CEOE CEPYME Cuenca considera grave el deterioro del diálogo social en los últimos tiempos
02/07/2026
La Confederación de Empresarios de Cuenca acompaña a CEPYME en la reclamación de exigirle al Ministerio de Trabajo una negociación efectiva y transparente, evitando decisiones unilaterales que comprometen la actividad empresarial.
La Confederación de Empresarios de Cuenca considera grave la dinámica que está alcanzando en nuestro país el deterioro del diálogo social en el que se ha orillado a las empresas.
Acompaña CEOE CEPYME Cuenca en esta reclamación la Confederación Española de la Pequeña y Mediana Empresa que ha emitido un comunicado alertando sobre la grave situación que atraviesan las pymes en España, agravada por la postura en este sentido del ministerio de Trabajo.
CEPYME demandaba al Gobierno un diálogo social efectivo y transparente que contemple las necesidades reales de las pymes y evite decisiones unilaterales que comprometan la inversión, la competitividad y la estabilidad económica.

-*-*-

■ **Sobre esta tarea**: Copia tal cual el trozo del texto sobre el diálogo social que empieza con "CEOE CEPYME Cuenca considera" y sigue hasta "ministerio de Trabajo.".

Datos de un conjunto

-*-*-

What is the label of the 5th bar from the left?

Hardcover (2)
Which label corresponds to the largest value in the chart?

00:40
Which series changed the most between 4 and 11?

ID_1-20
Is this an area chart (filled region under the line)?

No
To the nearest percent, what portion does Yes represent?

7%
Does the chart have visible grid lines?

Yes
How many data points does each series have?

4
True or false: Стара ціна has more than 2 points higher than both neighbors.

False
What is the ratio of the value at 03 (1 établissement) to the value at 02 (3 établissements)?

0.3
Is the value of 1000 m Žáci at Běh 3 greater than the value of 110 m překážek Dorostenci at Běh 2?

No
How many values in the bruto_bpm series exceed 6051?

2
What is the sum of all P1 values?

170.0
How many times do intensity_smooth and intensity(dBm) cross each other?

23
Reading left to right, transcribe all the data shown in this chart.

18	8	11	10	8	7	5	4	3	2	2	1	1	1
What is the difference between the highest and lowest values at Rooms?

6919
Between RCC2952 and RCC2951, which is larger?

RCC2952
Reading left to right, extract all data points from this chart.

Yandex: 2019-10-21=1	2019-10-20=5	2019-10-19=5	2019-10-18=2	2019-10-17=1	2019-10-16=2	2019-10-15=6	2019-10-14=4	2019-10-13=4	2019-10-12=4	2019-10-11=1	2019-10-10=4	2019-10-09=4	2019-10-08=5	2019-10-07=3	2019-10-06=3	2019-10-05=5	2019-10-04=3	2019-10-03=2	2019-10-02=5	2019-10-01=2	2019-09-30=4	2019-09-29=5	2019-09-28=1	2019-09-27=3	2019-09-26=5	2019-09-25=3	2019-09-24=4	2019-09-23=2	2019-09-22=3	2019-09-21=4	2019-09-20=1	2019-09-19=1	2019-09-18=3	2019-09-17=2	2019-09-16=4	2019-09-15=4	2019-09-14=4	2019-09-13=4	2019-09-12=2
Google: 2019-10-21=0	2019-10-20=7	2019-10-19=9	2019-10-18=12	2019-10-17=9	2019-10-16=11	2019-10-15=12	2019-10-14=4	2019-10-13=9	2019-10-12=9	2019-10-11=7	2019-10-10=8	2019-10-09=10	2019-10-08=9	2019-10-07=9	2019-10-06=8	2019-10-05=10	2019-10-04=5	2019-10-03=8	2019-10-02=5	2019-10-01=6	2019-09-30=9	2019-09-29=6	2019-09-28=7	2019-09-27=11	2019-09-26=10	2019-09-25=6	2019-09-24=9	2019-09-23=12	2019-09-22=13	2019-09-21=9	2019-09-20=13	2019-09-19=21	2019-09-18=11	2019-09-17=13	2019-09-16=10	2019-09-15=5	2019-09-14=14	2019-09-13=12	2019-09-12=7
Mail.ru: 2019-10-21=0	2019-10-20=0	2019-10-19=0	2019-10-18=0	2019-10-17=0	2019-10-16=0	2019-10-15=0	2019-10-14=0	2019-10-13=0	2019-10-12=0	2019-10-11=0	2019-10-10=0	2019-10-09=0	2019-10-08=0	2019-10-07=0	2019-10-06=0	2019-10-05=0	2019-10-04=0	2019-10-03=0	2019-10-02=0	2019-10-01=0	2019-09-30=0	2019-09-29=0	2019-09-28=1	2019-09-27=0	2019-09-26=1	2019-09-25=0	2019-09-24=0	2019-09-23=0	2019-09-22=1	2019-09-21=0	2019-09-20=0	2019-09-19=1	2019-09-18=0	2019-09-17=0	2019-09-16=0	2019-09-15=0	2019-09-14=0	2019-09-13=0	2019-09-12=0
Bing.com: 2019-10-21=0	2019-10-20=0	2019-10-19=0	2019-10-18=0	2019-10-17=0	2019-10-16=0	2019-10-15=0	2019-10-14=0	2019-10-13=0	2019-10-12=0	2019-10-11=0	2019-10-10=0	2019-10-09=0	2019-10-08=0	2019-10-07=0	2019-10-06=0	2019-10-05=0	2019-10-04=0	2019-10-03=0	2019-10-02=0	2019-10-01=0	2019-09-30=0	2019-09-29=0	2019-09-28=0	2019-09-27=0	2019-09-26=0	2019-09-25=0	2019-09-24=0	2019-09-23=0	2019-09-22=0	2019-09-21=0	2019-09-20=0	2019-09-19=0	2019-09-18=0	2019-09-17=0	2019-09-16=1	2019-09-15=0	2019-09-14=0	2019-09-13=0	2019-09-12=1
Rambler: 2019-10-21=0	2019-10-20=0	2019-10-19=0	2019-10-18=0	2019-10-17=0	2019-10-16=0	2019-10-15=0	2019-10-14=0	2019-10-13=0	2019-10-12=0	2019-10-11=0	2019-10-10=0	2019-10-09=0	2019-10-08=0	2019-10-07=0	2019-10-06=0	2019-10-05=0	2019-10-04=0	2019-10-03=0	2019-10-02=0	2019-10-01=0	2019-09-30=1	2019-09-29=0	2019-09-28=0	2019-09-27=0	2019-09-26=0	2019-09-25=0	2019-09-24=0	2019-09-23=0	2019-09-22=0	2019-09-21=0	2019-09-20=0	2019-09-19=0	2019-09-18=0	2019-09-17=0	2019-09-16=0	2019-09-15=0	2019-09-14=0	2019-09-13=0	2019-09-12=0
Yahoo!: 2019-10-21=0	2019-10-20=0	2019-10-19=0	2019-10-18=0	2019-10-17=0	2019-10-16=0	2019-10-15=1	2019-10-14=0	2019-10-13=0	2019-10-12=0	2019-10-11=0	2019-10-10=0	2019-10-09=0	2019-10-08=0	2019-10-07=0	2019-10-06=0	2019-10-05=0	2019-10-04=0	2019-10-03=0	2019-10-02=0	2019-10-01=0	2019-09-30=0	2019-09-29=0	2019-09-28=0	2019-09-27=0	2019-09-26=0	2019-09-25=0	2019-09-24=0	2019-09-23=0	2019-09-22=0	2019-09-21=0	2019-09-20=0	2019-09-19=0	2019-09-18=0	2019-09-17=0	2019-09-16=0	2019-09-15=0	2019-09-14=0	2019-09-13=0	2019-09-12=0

-*-*-

■ **Respuesta**:
CEOE CEPYME Cuenca considera grave el deterioro del diálogo social en los últimos tiempos
02/07/2026
La Confederación de Empresarios de Cuenca acompaña a CEPYME en la reclamación de exigirle al Ministerio de Trabajo una negociación efectiva y transparente, evitando decisiones unilaterales que comprometen la actividad empresarial.
La Confederación de Empresarios de Cuenca considera grave la dinámica que está alcanzando en nuestro país el deterioro del diálogo social en el que se ha orillado a las empresas.
Acompaña CEOE CEPYME Cuenca en esta reclamación la Confederación Española de la Pequeña y Mediana Empresa que ha emitido un comunicado alertando sobre la grave situación que atraviesan las pymes en España, agravada por la postura en este sentido del ministerio de Trabajo.